Under certain situations in line with international law and practice, the criminal law may regulate acts that take place outside the HKSAR. The Hong Kong National Security Law provides for two types of situations as follows.
The "personality principle"
The first type of situation concerns an offender whose identity has close connection with the HKSAR, rather than a foreigner who has absolutely no ties with the HKSAR, and this is known as the "personality principle". Under this principle, a State may exercise jurisdiction over criminal acts committed by its citizens outside its territory. As a matter of fact, as a citizen or permanent resident of a country or region, it is incumbent on him or her to abide by the laws of respective country or region, regardless of where he or she is.
To this end, Article 37 of the Hong Kong National Security Law stipulates that "this Law shall apply to a person who is a permanent resident of the Hong Kong Special Administrative Region or an incorporated or unincorporated body such as a company or an organisation which is set up in the Region if the person or the body commits an offence under this Law outside the Region."
There are also numerous overseas examples of national security laws that tackle criminal acts committed outside the sovereign territory in accordance with the "personality principle", such as the offences of treason, unlawful disclosure of classified information and the Logan Act which targets activities of collusion with a foreign country or with external elements in the US; the offence of treason and the Terrorism Act 2000 in the UK; the foreign interference offence in Australia; the offence of treason in Canada and the offence of dissemination of propaganda material of unconstitutional and terrorist organisations in Germany, etc.
The principle of "protective jurisdiction"
The second type of situation arises when the criminal acts go against and undermine the security or the vital interests of Hong Kong, and this is the principle of "protective jurisdiction". Under the principle of "protective jurisdiction", if foreigners commit criminal acts abroad against a sovereign State that endanger its security or its vital interests (such as government systems or functions), the sovereign State can adopt laws with extraterritorial effect to exercise prescriptive criminal jurisdiction.
To this end, Article 38 of the Hong Kong National Security Law stipulates that "this Law shall apply to offences under this Law committed against the Hong Kong Special Administrative Region from outside of the Region by a person who is not a permanent resident of the Region."
The national security laws of other countries in which the protective principle is applied include the terrorism offences in the US, the National Security Bill currently at the final legislative stage in the UK, the espionage offence in Australia, the espionage offence in Canada and the offence of theft of state secrets in Germany.

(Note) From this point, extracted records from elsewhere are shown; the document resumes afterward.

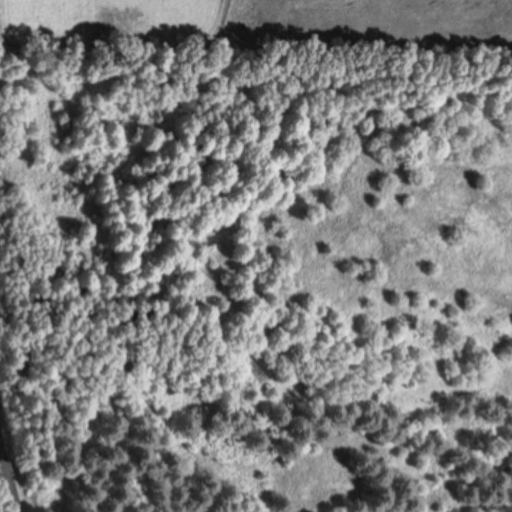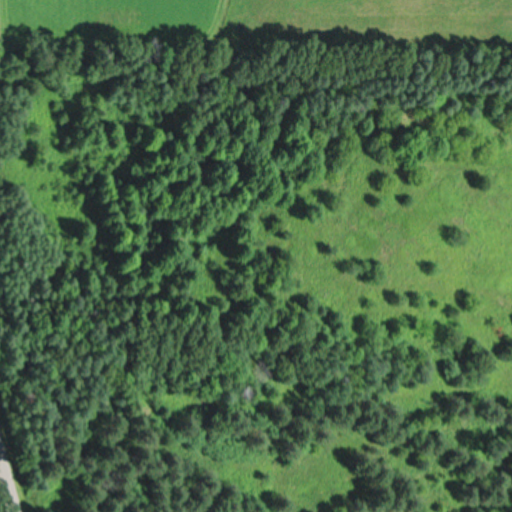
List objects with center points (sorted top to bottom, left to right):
road: (9, 478)
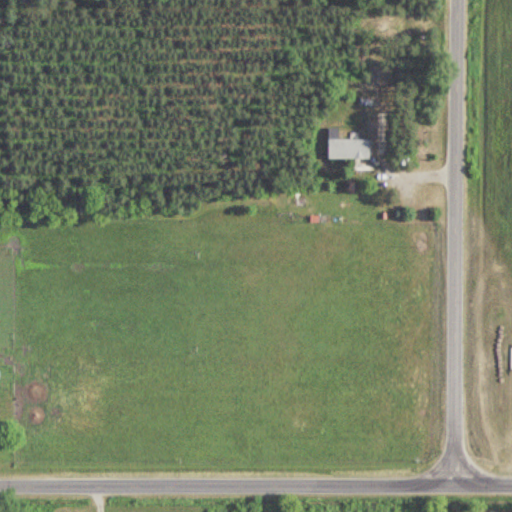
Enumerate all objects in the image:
building: (348, 148)
road: (414, 178)
road: (456, 241)
road: (256, 483)
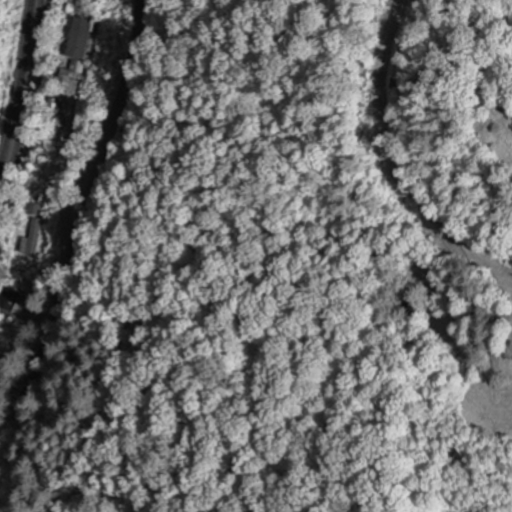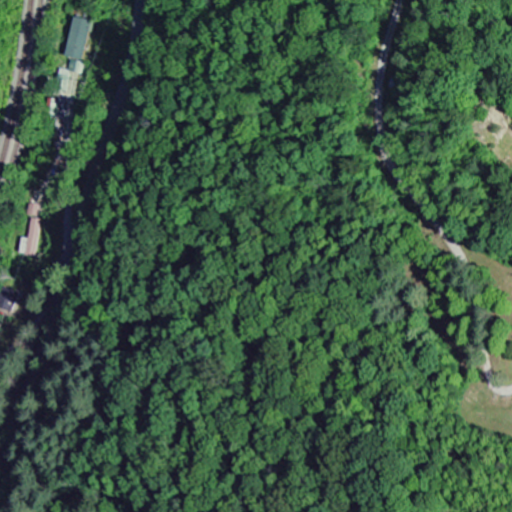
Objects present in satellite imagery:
road: (71, 26)
building: (81, 39)
railway: (17, 81)
railway: (25, 100)
road: (79, 229)
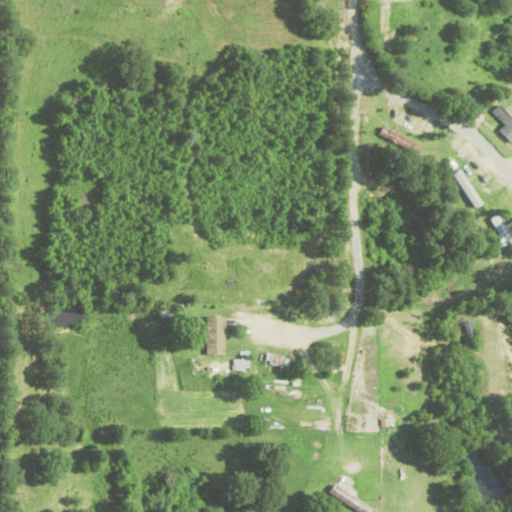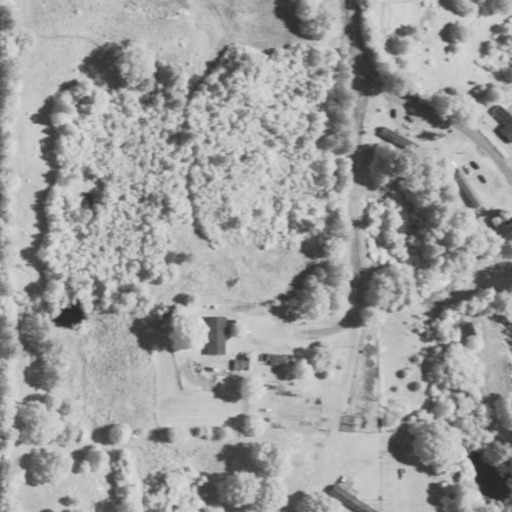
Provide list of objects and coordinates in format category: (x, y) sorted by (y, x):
road: (408, 99)
building: (504, 121)
building: (398, 139)
building: (468, 189)
road: (354, 244)
building: (215, 336)
building: (351, 500)
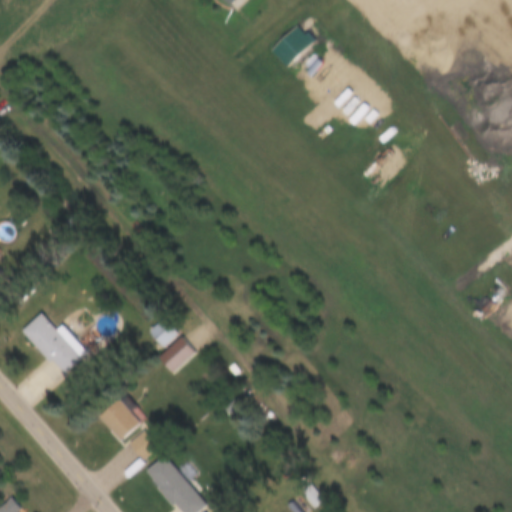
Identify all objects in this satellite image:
building: (228, 1)
building: (292, 45)
building: (52, 344)
building: (174, 355)
building: (114, 420)
road: (52, 448)
building: (170, 487)
building: (306, 495)
building: (6, 506)
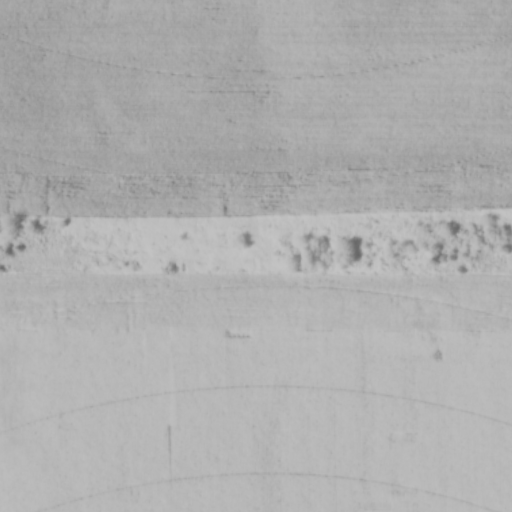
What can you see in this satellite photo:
road: (255, 261)
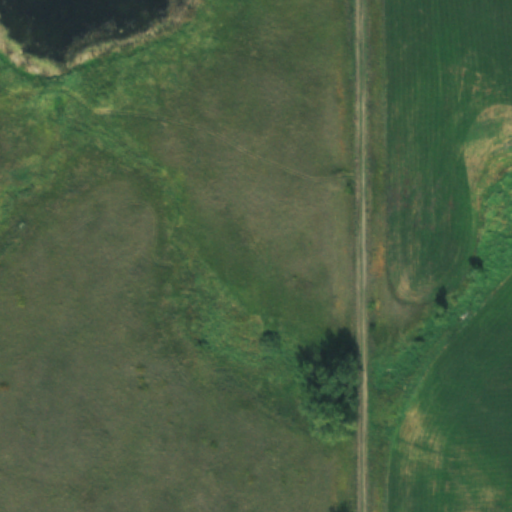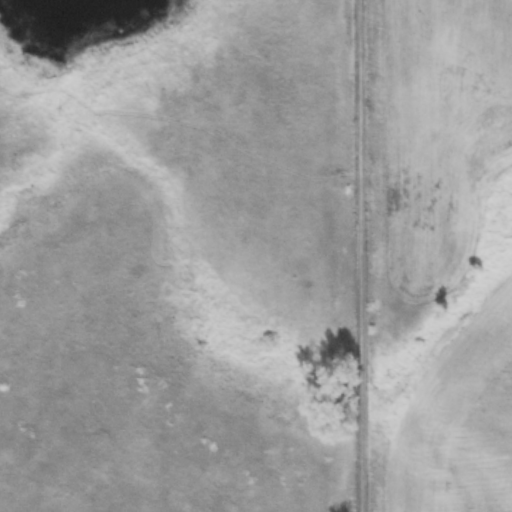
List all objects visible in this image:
road: (360, 256)
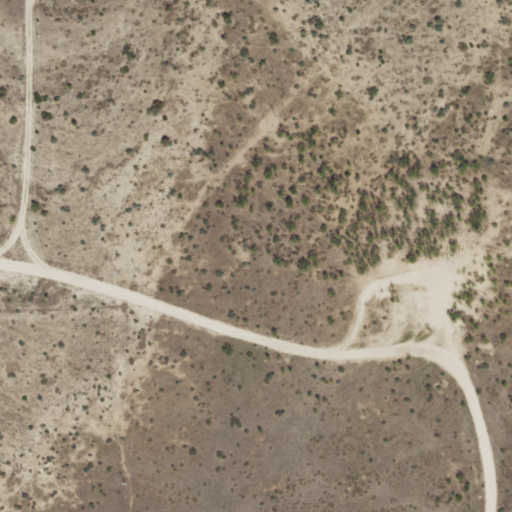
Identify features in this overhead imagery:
road: (8, 125)
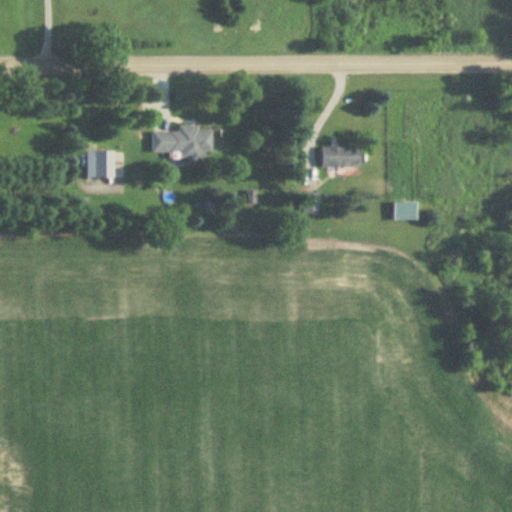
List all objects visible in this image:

It can be seen that the national security laws of various countries, including the US, the UK, Australia, Canada and the Member States of the European Union, also have extraterritorial effect under the principles of "personality" and "protective jurisdiction", which amply exposes the criticisms by the relevant countries against the law enforcement authorities in Hong Kong as nothing but double standards and sophistry.
It is the inherent right and obligation of our Country as a sovereign State to enact the Hong Kong National Security Law as well as to exercise prescriptive extraterritorial jurisdiction over the relevant offences endangering national security, in which other countries should not meddle. It is the constitutional duty of the HKSAR to safeguard national security and the HKSAR Government would definitely spare no effort to take all necessary measures in accordance with the law and to pursue the liability of those who have allegedly committed offences under the Hong Kong National Security Law outside Hong Kong.